Social Question

Headhurts's avatar

What would your s/o change about you?

Asked by Headhurts (4505points) September 22nd, 2013

I just asked mine, and he said he would like to change the fact that I go on about my weight.

How about yours?

Observing members: 0 Composing members: 0

42 Answers

gailcalled's avatar

tThat I don’t feed him 11 times a day and insist he go to the vet’s once a year.

Katniss's avatar

Mine would like me to put on a few pounds.
He would also like me to quit insisting that I need Botox.

I think that is about it.

ucme's avatar

Nowt really, other than something trivial like I have way too many football shirts.

Katniss's avatar

@ucme I have a shitload of hockey jerseys. What’s wrong with that?

drhat77's avatar

The belching. The crude humor.

ucme's avatar

@Headhurts Precisely my point, nowt wrong with it, maybe she thinks they take up half the wardrobe space.

• What to work on: Reproduce the forum thread above in full, without any changes.

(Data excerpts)

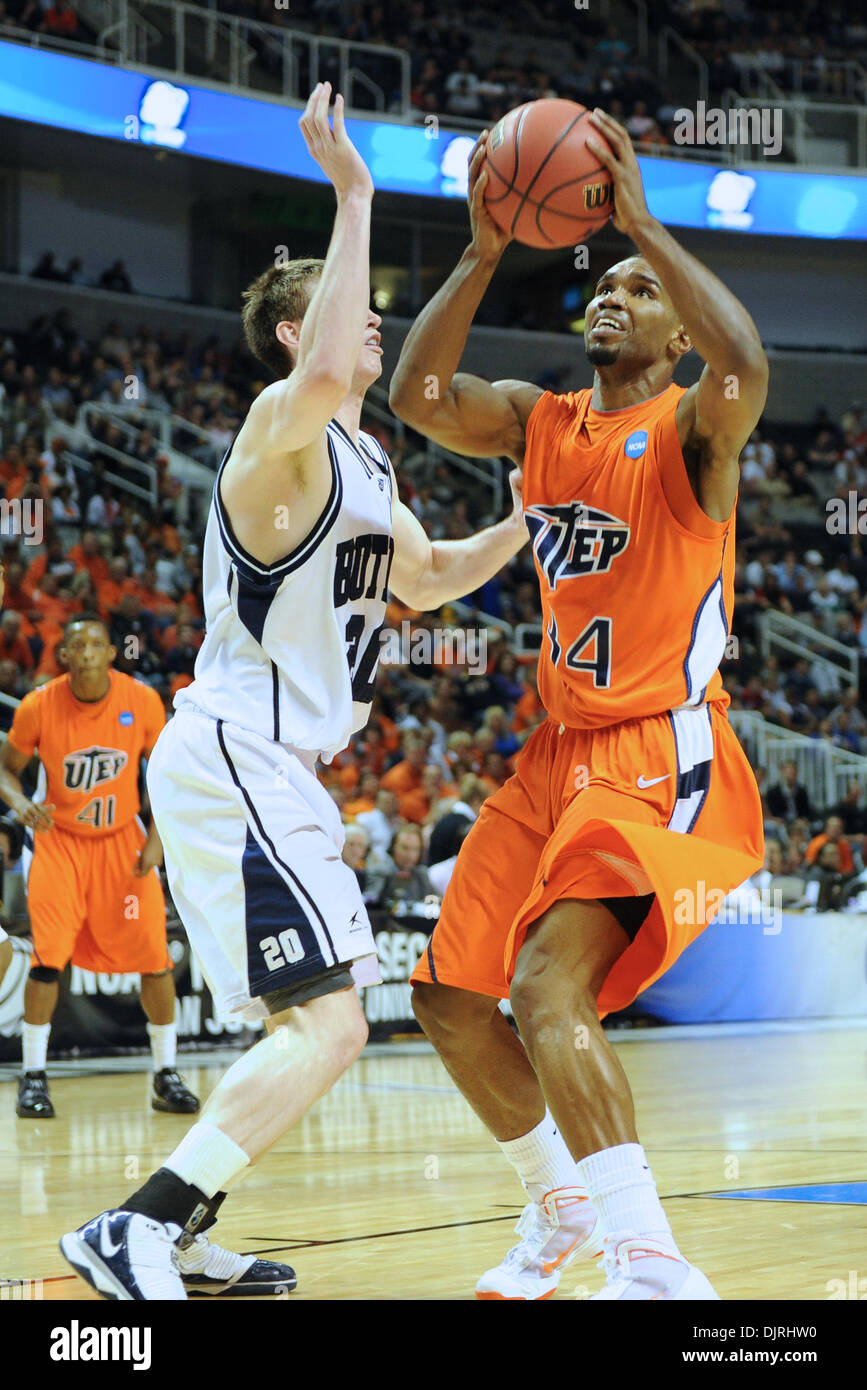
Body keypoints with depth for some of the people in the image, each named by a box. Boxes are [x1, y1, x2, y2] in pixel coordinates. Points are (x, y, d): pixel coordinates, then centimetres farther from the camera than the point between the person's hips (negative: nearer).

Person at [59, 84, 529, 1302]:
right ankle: (131, 1232, -22)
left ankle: (180, 1231, 21)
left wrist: (520, 529, 13)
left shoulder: (363, 461, 19)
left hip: (270, 767, 10)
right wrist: (353, 200, -31)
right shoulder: (282, 426, -12)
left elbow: (426, 577, 32)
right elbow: (320, 378, -37)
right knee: (328, 1028, -19)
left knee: (310, 1026, 17)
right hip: (234, 757, -10)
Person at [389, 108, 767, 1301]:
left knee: (550, 985, -27)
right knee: (449, 997, 11)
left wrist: (643, 221, -26)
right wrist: (484, 254, -15)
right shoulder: (538, 421, 11)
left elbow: (745, 371, -31)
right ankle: (565, 1207, 31)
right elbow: (419, 395, -7)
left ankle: (653, 1266, -29)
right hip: (562, 753, 8)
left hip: (662, 754, -8)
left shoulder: (691, 426, -7)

• Task response:
Social Question

Headhurts's avatar

What would your s/o change about you?

Asked by Headhurts (4505points) September 22nd, 2013

I just asked mine, and he said he would like to change the fact that I go on about my weight.

How about yours?

Observing members: 0 Composing members: 0

42 Answers

gailcalled's avatar

tThat I don’t feed him 11 times a day and insist he go to the vet’s once a year.

Katniss's avatar

Mine would like me to put on a few pounds.
He would also like me to quit insisting that I need Botox.

I think that is about it.

ucme's avatar

Nowt really, other than something trivial like I have way too many football shirts.

Katniss's avatar

@ucme I have a shitload of hockey jerseys. What’s wrong with that?

drhat77's avatar

The belching. The crude humor.

ucme's avatar

@Headhurts Precisely my point, nowt wrong with it, maybe she thinks they take up half the wardrobe space.